А в городе группа завоевала тем временем славу и уважение. Каждые выходные нас видели в Майнце или в горах Таунаса, или на плацдармах. Число заявленных дезертиров в списках оккупационной армии в Рейнланде возросло до такой степени, что побудило разведцентр в Майнце еще больше обратить свое внимание на нас. Скоро шпионы появлялись даже в наших самых тайных укромных уголках и выдавали себя за верных немецких патриотов, что с самого начала вызывало к ним подозрение. Скоро к нам обращался тот, кто должен был исполнить кровную месть, кто нуждался в помощи для тайных действий, кто знал вещи, которые немецкие власти, пожимая плечами, не могли преследовать. Вскоре к нам стали обращаться и сами власти. Мы порой умышленно вбивали некоторый клин между одной служебной инстанцией и другой, между одним отделом и другим, между одним ведомством и другим. Иногда мы были игрушкой в чужих руках, а иногда мы сами управляли игрой.
Но в Мюнхене в это время сидел один статный господин среднего возраста как прокурист одной оптической фирмы, и занимался изобретением некоей детской игрушки. В полиции господин был заявлен как консул Айхвальд. У O., кажется, был свой К. И она была точно такой же настоящей, как это имя и это название.

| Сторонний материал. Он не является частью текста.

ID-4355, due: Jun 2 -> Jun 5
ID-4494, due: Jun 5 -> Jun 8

Давно уже нас не заботило то, что происходило на официальном уровне, хлопоты избранных и избирателей нас никак не касались. Совещания парламентов, предписания министров, конференции держав — несмотря на самый громкий плеск, круги, оставляемые ими на поверхности не могли добраться до нас. Потому что мы находились под поверхностью, и ничто происходящее сверху, не могло взмутить воду до самого дна.
То, что мы осознавали как политику, было обусловлено судьбой. Но по ту сторону нашего мира политика была обусловлена интересами. И если мы даже смело вторгались в те таинственные сферы, в которых жизнь острее всего акцентирует свой прорыв, потому что мы были решительны не уклоняться ни от какого бремени, не останавливаться ни перед какой необходимостью, потому что мы имели дело с явлениями в том виде, какими они нам представлялись на пути к нам самим, то мы, все же, узнавали, что никакое взаимопонимание не возможно ни в какой области между тем миром и нашим. И потому мы не искали этого взаимопонимания.

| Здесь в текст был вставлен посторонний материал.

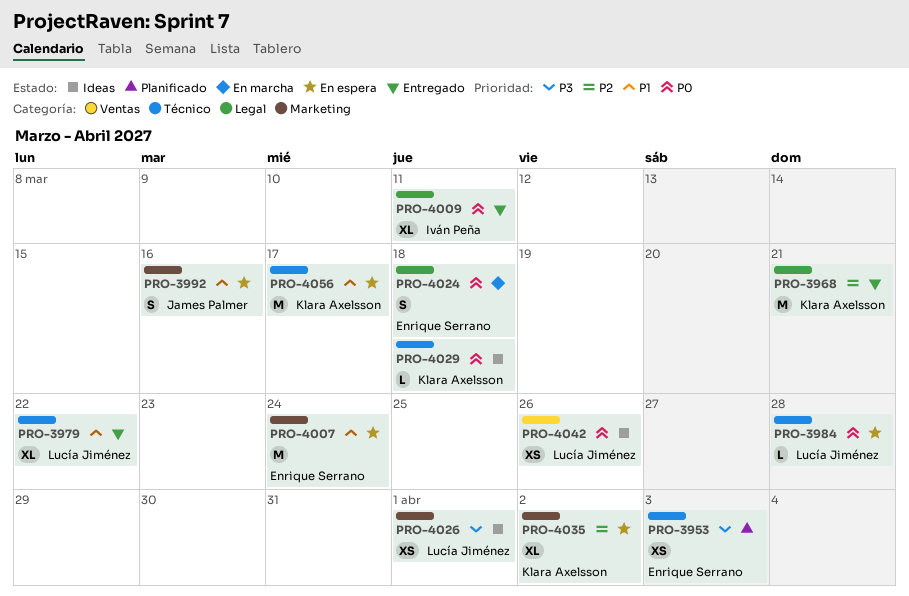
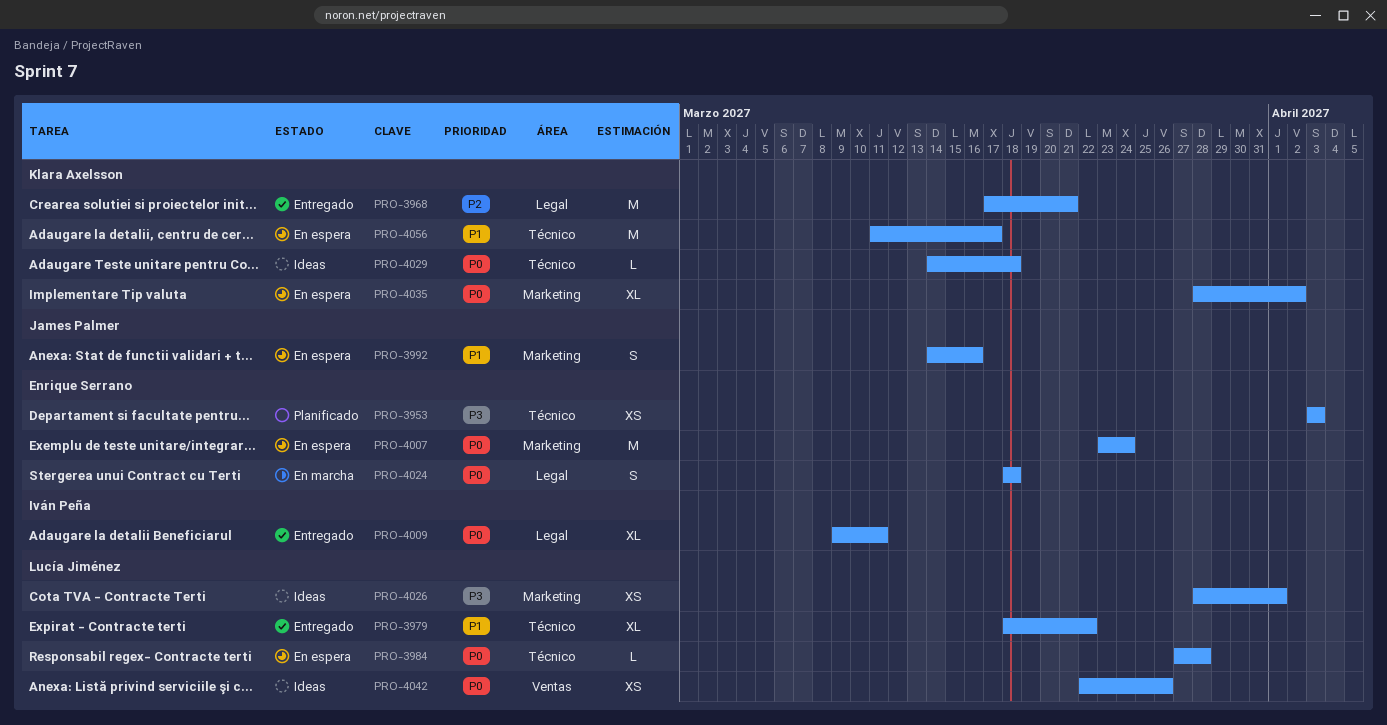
PRO-4007, priority: P1 -> P0
PRO-4035, priority: P2 -> P0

Потому мы также не могли ответить на вопрос, который так часто доносился к нам с противоположного края ущелья, на вопрос: Чего вы, собственно, хотите? Мы не могли ответить, так как мы не понимали вопрос, и они не поняли бы ответ. Противники не боролись за ту же цену. Ибо там речь шла об обладании и сохранении, а у нас речь шла об очищении. Нам ведь не важны были системы и порядки, лозунги и программы. Мы же не действовали по плану и с четко очерченной целью. Не мы действовали, это действовало в нас. И потому нам этот вопрос казался глупым и пустым. Вопрос этот, мы считали, не царапал нас глубже, чем на самой поверхности нашего бытия. Наш обет обращался к нам безмолвно. И мы боялись, что он может начать звучать до того, как мы выполним нашу миссию.
Потому что империя лежала открытой как перепаханное поле под паром; она была готова принять любое. Но семя, которое одно лишь могло взойти, было нашей твердой волей, могло быть только плодом наших мечтаний.
Еще не было никакого образования формы, и потому любое из них было возможным. Империя была как застоявшаяся, переохлажденная жидкость, в которую должна была упасть только одна единственная капелька, чтобы она сразу же с треском замерзла. Эта капелька должна была содержать нашу эссенцию, или же в нашей судьбе не было смысла.
И мы оглядывались, кто мог бы быть тем человеком, который скажет нам слово. Мы уже давно знали, что решают не меры, а люди. Но куда бы мы ни обращали наш взор в поисках такого человека среди людей нового немецкого высшего слоя, они вызывали у нас только насмешку, и мы искали дальше. Где среди них был человек исторической субстанции, кто был бы больше величины одного дня, кроме, разве что, молчаливого Зеекта? Рассудительный Эберт, что ли, или толстощекий Шайдеманн? Скромный Герман Мюллер, почтенный Ференбах, в высшей степени добропорядочный Вирт? Или Ратенау — Ратенау?
Ратенау выступал в доме народного просвещения. Керну и мне в переполненном зале не удалось получить другое место, кроме стоячего места близ колонны, на удалении трех метров от кафедры. Из массы господ в черных сюртуках, которые осаждали стол президиума, министр сразу выделялся благородством своего вида. Когда он подошел к кафедре, когда над блестящим деревом появился узкий, благородный череп с высоким, упрямым лбом, деятельное бормотание собрания замерло, и он пару секунд пребывал в молчании, бесконечно холеный, с темными, умными глазами и легкой небрежностью осанки. Потом он начал говорить.